The GNU linker will pull in the stuff it needs from the libraries you have specified on an object file by object file basis. Object files are atomic units as far as the GNU linker is concerned. It doesn't split them apart. The linker will bring in an object file if that object file defines one or more unresolved external references. That object file may have external references. The linker will try to resolve these, but if it can't, the linker adds those to the set of references that need to be resolved.

There are a couple of gotchas that can make for a much larger than needed executable. By larger than needed, I mean an executable that contains functions that will never be called, global objects that will never be examined or modified, during the execution of the program. You will have binary code that is unreachable.

One of these gotchas results when an object file contains a large number of functions or global objects. Your program might only need one of these, but your executable gets all of them because object files are atomic units to the linker. Those extra functions will be unreachable because there's no call path from your main to these functions, but they're still in your executable. The only way to ensure that this doesn't happen is to use the "one function per source file" rule. I don't follow that rule myself, but I do understand the logic of it.

Another set of gotchas occur when you use polymorphic classes. A constructor contains auto-generated code as well as the body of the constructor itself. That auto-generated code calls the constructors for parent classes, inserts a pointer to the vtable for the class in the object, and initializes data members per the initializer list. These parent class constructors, the vtable, and the mechanisms to process the initializer list might be external references that the linker needs to resolve. If the parent class constructor is in a larger header file, you've just dragged all that stuff into your executable.

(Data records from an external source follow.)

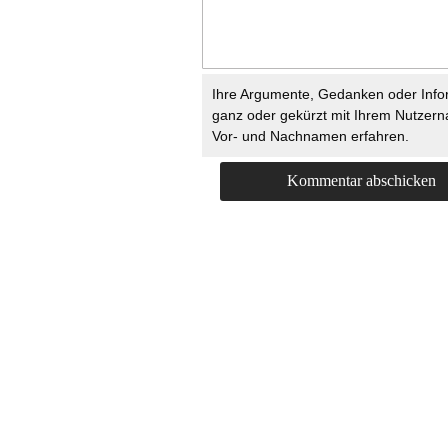
Ihre Argumente, Gedanken oder Info
ganz oder gekürzt mit Ihrem Nutzer
Vor- und Nachnamen erfahren.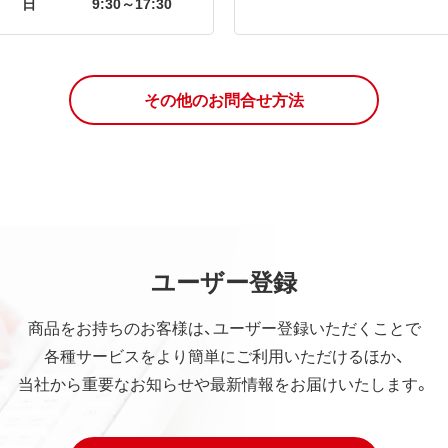
日
9:30～17:30
その他のお問合せ方法
ユーザー登録
商品をお持ちのお客様は、ユーザー登録いただくことで
各種サービスをより簡単にご利用いただけるほか、
当社から重要なお知らせや最新情報をお届けいたします。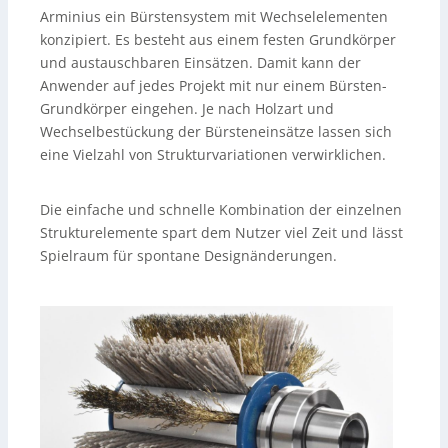
Arminius ein Bürstensystem mit Wechselelementen
konzipiert. Es besteht aus einem festen Grundkörper
und austauschbaren Einsätzen. Damit kann der
Anwender auf jedes Projekt mit nur einem Bürsten-
Grundkörper eingehen. Je nach Holzart und
Wechselbestückung der Bürsteneinsätze lassen sich
eine Vielzahl von Strukturvariationen verwirklichen.
Die einfache und schnelle Kombination der einzelnen
Strukturelemente spart dem Nutzer viel Zeit und lässt
Spielraum für spontane Designänderungen.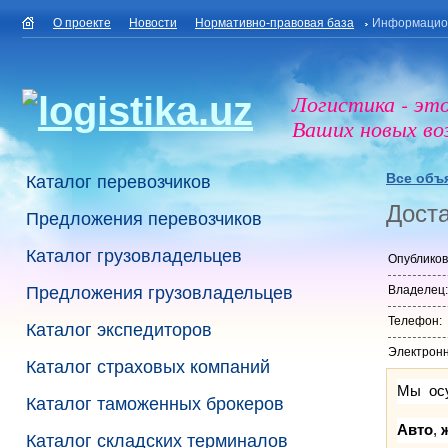
О проекте
Новости
Нормативно-правовая база
Информацио
Логистика - эт
Ваших новых в
Все объ
Каталог перевозчиков
Доста
Предложения перевозчиков
Каталог грузовладельцев
Опубликов
Предложения грузовладельцев
Владелец:
Телефон:
Каталог экспедиторов
Электронн
Каталог страховых компаний
Мы осу
Каталог таможенных брокеров
Авто
,
Каталог складских терминалов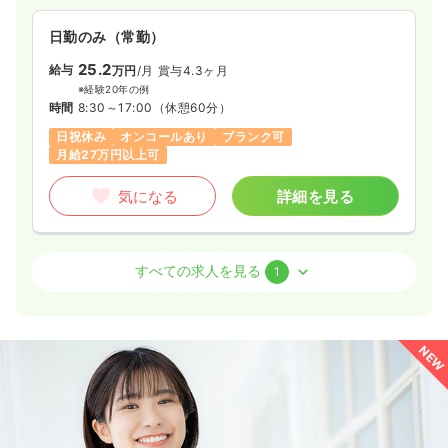
一時募集休止
2交代（常勤）
日勤のみ（常勤）
30.3
給与
25.2
万円
/月
賞与3.7ヶ月
給与
万円
/月
賞与4.3ヶ月
※経験5年の例
※経験20年の例
時間
9:00～18:00
（休憩60分）
時間
8:30～17:00
（休憩60分）
4週8休以上
ブランク可
第二新卒可
日祝休み
オンコールあり
ブランク可
月給40万円以上可
月給27万円以上可
気になる
詳細を見る
気になる
詳細を見る
病棟
クリニック
正看護師
すべての求人を見る
1
一時募集休止
日勤のみ（パート）
1,500
給与
時給
円〜
一時募集休止
2交代（常勤）
時間
9:00～18:00
（休憩60分）
24.0〜29.0
給与
万円
/月
賞与4.3ヶ月
NEW
ブランク可
第二新卒可
時給1,500円以上可
※一例
時間
8:30～17:00
（休憩60分）
気になる
詳細を見る
月給29万円以上可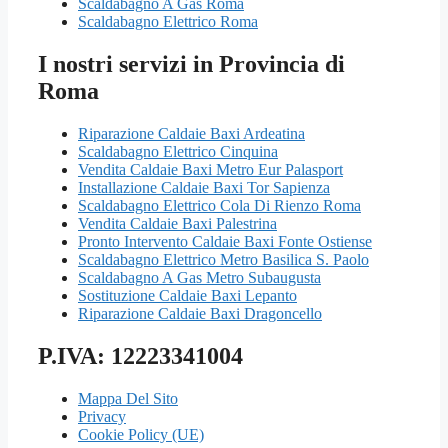
Scaldabagno A Gas Roma
Scaldabagno Elettrico Roma
I nostri servizi in Provincia di
Roma
Riparazione Caldaie Baxi Ardeatina
Scaldabagno Elettrico Cinquina
Vendita Caldaie Baxi Metro Eur Palasport
Installazione Caldaie Baxi Tor Sapienza
Scaldabagno Elettrico Cola Di Rienzo Roma
Vendita Caldaie Baxi Palestrina
Pronto Intervento Caldaie Baxi Fonte Ostiense
Scaldabagno Elettrico Metro Basilica S. Paolo
Scaldabagno A Gas Metro Subaugusta
Sostituzione Caldaie Baxi Lepanto
Riparazione Caldaie Baxi Dragoncello
P.IVA: 12223341004
Mappa Del Sito
Privacy
Cookie Policy (UE)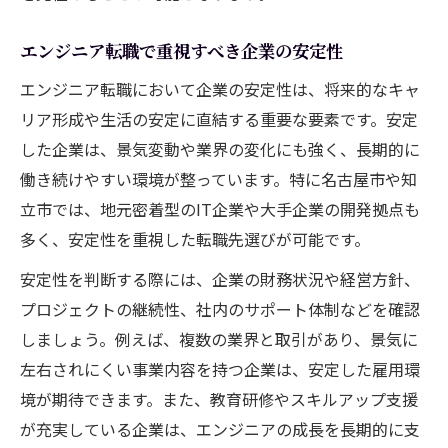
エンジニア転職で重視すべき企業の安定性
エンジニア転職において企業の安定性は、将来的なキャ
リア形成や生活の安定に直結する重要な要素です。安定
した企業は、景気変動や業界の変化にも強く、長期的に
働き続けやすい環境が整っています。特に名古屋市や知
立市では、地元密着型のIT企業や大手企業の開発拠点も
多く、安定性を重視した転職先選びが可能です。
安定性を判断する際には、企業の財務状況や経営方針、
プロジェクトの継続性、社内のサポート体制などを確認
しましょう。例えば、複数の業界と取引があり、景気に
左右されにくい事業内容を持つ企業は、安定した雇用環
境が期待できます。また、教育研修やスキルアップ支援
が充実している企業は、エンジニアの成長を長期的に支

What about the vtable? The GNU compiler picks a key member function as the place to store the vtable. That key function is the first member function in the class that does not have a an inline definition. Even if you don't call that member function, you get the object file that contains it in your executable -- and you get everything that that object file drags in.

Keeping your source files down to a small size once again helps with this "look what the cat dragged in!" problem. It's a good idea to pay special attention to the file that contains that key member function. Keep that source file small, at least in terms of stuff the cat will drag in. I tend to put small, self-contained member functions in that source file. Functions that will inevitably drag in a bunch of other stuff shouldn't go there.

Another issue with the vtable is that it contains pointers to all of the virtual functions for a class. Those pointers need to point to something real. Your executable will contain the object files that define each and every virtual function defined for a class, including the ones you never call. And you're going to get everything that those virtual functions drag in as well.

One solution to this problem is to avoid making big huge classes. They tend to drag in everything. God classes in particular are problematic in this regard. Another solution is to think hard about whether a function really does need to be virtual. Don't just make a function virtual because you think someday someone will need to overload it. That's speculative generality, and with virtual functions, speculative generality comes with a high cost.